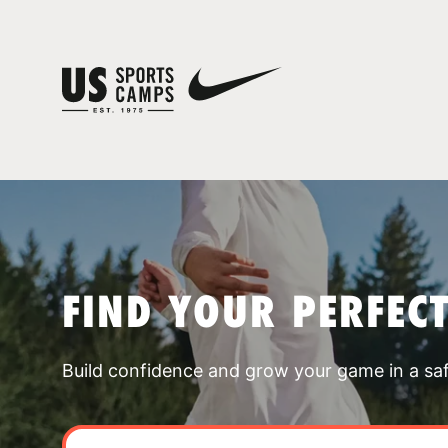
FIND YOUR PERFEC
Build confidence and grow your game in a sa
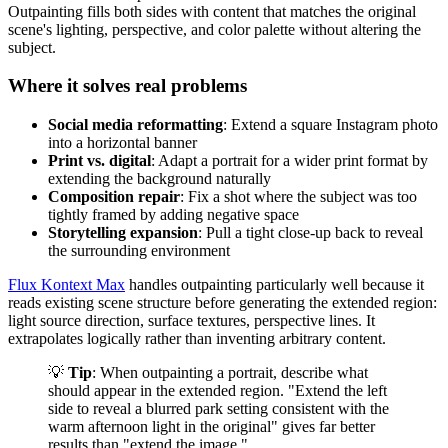
Outpainting fills both sides with content that matches the original
scene's lighting, perspective, and color palette without altering the
subject.
Where it solves real problems
Social media reformatting
: Extend a square Instagram photo
into a horizontal banner
Print vs. digital
: Adapt a portrait for a wider print format by
extending the background naturally
Composition repair
: Fix a shot where the subject was too
tightly framed by adding negative space
Storytelling expansion
: Pull a tight close-up back to reveal
the surrounding environment
Flux Kontext Max
handles outpainting particularly well because it
reads existing scene structure before generating the extended region:
light source direction, surface textures, perspective lines. It
extrapolates logically rather than inventing arbitrary content.
💡
Tip
: When outpainting a portrait, describe what
should appear in the extended region. "Extend the left
side to reveal a blurred park setting consistent with the
warm afternoon light in the original" gives far better
results than "extend the image."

####################

PROBLEM STATEMENT: Skipping the pictures, output the entries exactly as they appear above.

ANSWER BOX:
FIND YOUR PERFEC
Build confidence and grow your game in a sa
Outpainting fills both sides with content that matches the original
scene's lighting, perspective, and color palette without altering the
subject.
Where it solves real problems
Social media reformatting
: Extend a square Instagram photo
into a horizontal banner
Print vs. digital
: Adapt a portrait for a wider print format by
extending the background naturally
Composition repair
: Fix a shot where the subject was too
tightly framed by adding negative space
Storytelling expansion
: Pull a tight close-up back to reveal
the surrounding environment
Flux Kontext Max
handles outpainting particularly well because it
reads existing scene structure before generating the extended region:
light source direction, surface textures, perspective lines. It
extrapolates logically rather than inventing arbitrary content.
💡
Tip
: When outpainting a portrait, describe what
should appear in the extended region. "Extend the left
side to reveal a blurred park setting consistent with the
warm afternoon light in the original" gives far better
results than "extend the image."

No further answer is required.